Cockybot cockygate trademark for Secret Garden

To All the Boys I’ve Loved Before

To All the Boys I_ve Loved Before by Jenny Han Movie Tie-In Cover

What is this?!

Hidden Truths (My One-Night Stand #3) by Giovanna Reaves

Someone to Care (Westcott family #4) by Mary Balogh

Someone to Care (Westcott Family #4) by Mary Balogh

Someone to Care (Westcott family #4) by Mary Balogh UK Australian Cover

(Pick your cover. I prefer the top one! It even includes a building that plays a big part in the story.)

Two years after the death of the Earl of Riverdale, his family has overcome the shame of being stripped of their titles and fortune—except for his onetime countess, Viola. With her children grown and herself no longer part of the social whirl of the ton, she is uncertain where to look for happiness—until quite by accident her path crosses once again with that of the Marquess of Dorchester, Marcel Lamarr.

Marcel Lamarr has been a notorious womaniser since the death of his wife nearly twenty years earlier. Viola caught his eye when she herself was a young mother, but she evaded his seduction at the time. A prize that eluded him before, she is all the more irresistible to him now although he is surprised to discover that she is as eager now for the excitement he offers as he is himself.

When the two defy convention and run away together, they discover that the ties of respectability are not so easily severed, and pleasure can ensnare you when you least expect it.

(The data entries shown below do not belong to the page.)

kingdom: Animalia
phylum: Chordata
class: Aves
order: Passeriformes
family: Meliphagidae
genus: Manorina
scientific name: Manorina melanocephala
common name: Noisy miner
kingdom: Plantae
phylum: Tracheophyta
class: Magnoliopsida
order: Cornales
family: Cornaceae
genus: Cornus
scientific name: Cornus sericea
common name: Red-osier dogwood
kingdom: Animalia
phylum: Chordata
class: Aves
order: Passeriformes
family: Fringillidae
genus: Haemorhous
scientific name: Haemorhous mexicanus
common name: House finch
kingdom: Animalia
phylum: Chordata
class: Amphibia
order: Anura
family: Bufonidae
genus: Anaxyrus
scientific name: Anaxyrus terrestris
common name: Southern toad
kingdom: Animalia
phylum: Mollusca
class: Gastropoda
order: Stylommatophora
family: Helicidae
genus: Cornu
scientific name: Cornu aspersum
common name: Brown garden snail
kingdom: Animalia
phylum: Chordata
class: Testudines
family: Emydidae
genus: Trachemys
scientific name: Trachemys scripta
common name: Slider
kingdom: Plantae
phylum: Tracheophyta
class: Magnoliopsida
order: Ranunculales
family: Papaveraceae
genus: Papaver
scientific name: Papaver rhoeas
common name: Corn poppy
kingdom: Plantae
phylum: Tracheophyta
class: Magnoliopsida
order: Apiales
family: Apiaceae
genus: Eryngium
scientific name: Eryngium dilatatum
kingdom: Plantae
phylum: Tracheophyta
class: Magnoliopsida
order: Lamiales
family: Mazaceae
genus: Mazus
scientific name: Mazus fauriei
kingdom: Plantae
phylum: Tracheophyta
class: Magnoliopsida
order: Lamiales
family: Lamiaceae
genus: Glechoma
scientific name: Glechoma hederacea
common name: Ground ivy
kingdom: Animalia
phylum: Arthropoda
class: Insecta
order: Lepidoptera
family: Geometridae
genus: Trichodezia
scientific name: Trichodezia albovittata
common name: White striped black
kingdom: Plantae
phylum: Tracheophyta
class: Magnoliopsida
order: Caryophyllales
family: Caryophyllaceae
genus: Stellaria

Someone to Care (Westcott family #4) by Mary Balogh

Readers have had a lot of different reactions to this book, as I would expect seeing as the two lead characters are so unconventional for the historical romance genre. That said, I loved Someone to Care a lot, and will go back to some parts of it again and again. It made me feel things.

The first half of the book is particularly strong. It’s an emotional story about a woman in her forties who has never been able to make a choice for herself in life until now, and when she does it all goes horribly wrong.

Viola is a mother and a grandmother, but nobody sees her beyond that. She was a countess until her marriage was declared void because of her husband’s bigamy, and now she has no standing in society and no idea what is ahead of her.

One thing that makes Mary Balogh one of the best authors in the genre is that she refuses to modernise her Regency world. She writes HISTORICAL romance, and it’s so much better for it. We get the society and the societal restrictions. Balogh doesn’t present us with her feminism by putting her heroines in breeches and sending them stumbling through ballrooms like bulls in china shops; instead she shows us the constraints women lived under and how they got around those strict rules to find happiness.

Because of this, we get to see the hypocrisy surrounding Viola’s situation, and feel the full effect of the oppression she lives under. Marcel has spent seventeen or so years running around England and indulging in any and all vices, and not once has he been forced into a situation he doesn’t want.

And yet Viola – at forty-two – finally takes a chance to do something for herself, and that one decision has massive consequences.

I read historical fiction to read about another world, and Balogh, Madeline Hunter, and a few others (but not nearly enough of them) take me there.

I think this could just about be called a reunion romance, as the characters loved each other in the past, but could do nothing about it. I felt connected to this pair (even when Marcel was disguising his hurt behind cruel words), and invested in them finding a way back to each other by the end.

For readers new to the series, I think you could very much enjoy the first half of the book. However, then the other characters arrive, and you’re going to be overwhelmed. There are several dozen characters to keep track of, and I don’t think that’s going to work for someone who hasn’t come into the Westcott family in book one.

The overpopulation in the second half is my only complaint about Someone to Care, but because of how much it made me feel at the start, I’m forgiving it.

 

Review copy provided by NetGalley.

 

One thing that’s driving me mad: we no longer seem to be getting UK/Australian English versions of books here. I’m tired of reading US versions with the US spelling when I buy a book *in Australia*. I’m not sure what publishers are doing, but we’re going to lose our language entirely soon.